REQUIRED WORK
Copy out the material word for word, starting at its first line and ending at the line that contains "export const myFeature", including that line.

MATERIAL PROVIDED
——

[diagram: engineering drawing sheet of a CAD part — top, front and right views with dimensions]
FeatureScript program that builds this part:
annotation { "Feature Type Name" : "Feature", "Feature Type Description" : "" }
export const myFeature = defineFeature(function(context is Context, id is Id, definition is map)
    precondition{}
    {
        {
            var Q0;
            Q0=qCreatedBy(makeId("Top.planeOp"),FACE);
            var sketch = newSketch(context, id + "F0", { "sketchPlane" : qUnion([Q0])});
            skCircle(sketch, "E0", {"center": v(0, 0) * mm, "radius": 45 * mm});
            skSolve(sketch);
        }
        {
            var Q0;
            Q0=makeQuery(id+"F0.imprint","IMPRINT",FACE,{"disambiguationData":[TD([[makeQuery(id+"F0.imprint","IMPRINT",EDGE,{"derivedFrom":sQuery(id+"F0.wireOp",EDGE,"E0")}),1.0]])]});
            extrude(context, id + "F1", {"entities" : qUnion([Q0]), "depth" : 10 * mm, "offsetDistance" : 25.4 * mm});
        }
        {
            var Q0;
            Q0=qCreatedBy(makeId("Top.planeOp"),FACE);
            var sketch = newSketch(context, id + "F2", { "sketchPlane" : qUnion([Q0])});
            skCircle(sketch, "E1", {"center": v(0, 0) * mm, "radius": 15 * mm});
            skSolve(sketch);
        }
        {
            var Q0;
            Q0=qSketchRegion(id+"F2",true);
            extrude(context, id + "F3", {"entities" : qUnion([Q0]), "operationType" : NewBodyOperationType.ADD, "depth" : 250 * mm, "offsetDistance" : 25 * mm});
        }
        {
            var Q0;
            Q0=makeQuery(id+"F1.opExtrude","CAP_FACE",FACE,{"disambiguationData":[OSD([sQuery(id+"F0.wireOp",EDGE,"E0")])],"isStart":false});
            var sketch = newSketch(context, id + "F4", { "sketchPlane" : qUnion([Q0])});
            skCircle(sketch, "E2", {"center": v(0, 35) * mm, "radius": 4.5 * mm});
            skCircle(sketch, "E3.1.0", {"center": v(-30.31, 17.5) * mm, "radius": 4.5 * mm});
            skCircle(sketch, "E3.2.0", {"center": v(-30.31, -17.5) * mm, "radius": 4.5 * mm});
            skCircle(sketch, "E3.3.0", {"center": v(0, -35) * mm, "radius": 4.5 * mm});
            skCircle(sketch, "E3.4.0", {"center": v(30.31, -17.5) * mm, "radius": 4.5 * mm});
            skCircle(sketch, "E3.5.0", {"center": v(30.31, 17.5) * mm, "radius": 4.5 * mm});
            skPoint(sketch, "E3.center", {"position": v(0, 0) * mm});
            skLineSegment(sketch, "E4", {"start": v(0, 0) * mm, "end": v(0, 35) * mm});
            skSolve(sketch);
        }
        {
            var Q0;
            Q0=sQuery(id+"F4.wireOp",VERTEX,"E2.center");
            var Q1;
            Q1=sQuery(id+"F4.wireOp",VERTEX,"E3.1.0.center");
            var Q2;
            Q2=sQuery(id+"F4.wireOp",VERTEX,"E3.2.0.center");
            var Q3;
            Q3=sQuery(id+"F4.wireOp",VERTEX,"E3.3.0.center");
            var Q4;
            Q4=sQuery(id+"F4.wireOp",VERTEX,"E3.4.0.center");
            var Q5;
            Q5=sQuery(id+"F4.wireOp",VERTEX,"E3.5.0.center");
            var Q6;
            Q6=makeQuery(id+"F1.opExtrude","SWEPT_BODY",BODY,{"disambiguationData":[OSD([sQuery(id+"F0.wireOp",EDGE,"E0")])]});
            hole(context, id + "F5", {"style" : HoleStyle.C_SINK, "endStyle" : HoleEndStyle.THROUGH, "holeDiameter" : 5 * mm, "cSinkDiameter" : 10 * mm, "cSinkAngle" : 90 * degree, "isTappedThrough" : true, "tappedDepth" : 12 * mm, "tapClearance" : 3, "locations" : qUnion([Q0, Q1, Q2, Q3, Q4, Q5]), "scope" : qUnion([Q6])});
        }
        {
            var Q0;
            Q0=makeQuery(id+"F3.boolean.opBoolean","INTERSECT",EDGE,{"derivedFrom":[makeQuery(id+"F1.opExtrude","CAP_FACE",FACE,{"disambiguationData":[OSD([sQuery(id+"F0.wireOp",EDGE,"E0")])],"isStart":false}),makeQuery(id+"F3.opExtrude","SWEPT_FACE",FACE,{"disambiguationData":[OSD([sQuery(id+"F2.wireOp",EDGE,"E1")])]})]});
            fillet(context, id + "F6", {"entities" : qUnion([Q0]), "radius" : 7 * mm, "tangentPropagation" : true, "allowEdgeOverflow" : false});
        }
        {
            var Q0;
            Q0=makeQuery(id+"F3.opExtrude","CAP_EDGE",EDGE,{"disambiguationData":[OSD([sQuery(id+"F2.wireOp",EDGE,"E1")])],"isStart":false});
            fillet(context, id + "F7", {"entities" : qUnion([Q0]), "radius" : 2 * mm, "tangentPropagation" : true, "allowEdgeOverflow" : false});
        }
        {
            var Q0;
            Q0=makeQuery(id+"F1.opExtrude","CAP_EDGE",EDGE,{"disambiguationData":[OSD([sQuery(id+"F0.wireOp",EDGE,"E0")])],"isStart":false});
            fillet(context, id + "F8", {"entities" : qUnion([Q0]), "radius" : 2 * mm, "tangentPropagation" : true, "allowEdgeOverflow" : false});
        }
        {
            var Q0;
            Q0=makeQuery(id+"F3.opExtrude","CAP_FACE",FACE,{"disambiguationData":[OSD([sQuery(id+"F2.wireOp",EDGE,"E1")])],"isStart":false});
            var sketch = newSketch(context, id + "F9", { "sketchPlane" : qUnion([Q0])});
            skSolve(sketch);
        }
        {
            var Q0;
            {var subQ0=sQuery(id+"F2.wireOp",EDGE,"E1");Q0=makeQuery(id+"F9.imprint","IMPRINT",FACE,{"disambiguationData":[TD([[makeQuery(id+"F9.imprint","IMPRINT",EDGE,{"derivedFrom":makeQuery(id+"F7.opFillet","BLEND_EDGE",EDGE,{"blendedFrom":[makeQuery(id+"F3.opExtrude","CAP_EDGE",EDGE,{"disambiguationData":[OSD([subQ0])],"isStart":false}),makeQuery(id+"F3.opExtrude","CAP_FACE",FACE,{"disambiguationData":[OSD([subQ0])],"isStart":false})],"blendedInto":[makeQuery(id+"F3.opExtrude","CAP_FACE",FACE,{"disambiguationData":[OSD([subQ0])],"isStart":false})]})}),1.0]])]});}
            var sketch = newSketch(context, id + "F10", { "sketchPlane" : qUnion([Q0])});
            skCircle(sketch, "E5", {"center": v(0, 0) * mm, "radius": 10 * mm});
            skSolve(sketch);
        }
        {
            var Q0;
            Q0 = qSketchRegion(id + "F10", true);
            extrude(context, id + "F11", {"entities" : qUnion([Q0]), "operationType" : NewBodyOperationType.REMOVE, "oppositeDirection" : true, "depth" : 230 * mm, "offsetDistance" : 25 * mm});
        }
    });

——

RESULT
[diagram: engineering drawing sheet of a CAD part — top, front and right views with dimensions]
FeatureScript program that builds this part:
annotation { "Feature Type Name" : "Feature", "Feature Type Description" : "" }
export const myFeature = defineFeature(function(context is Context, id is Id, definition is map)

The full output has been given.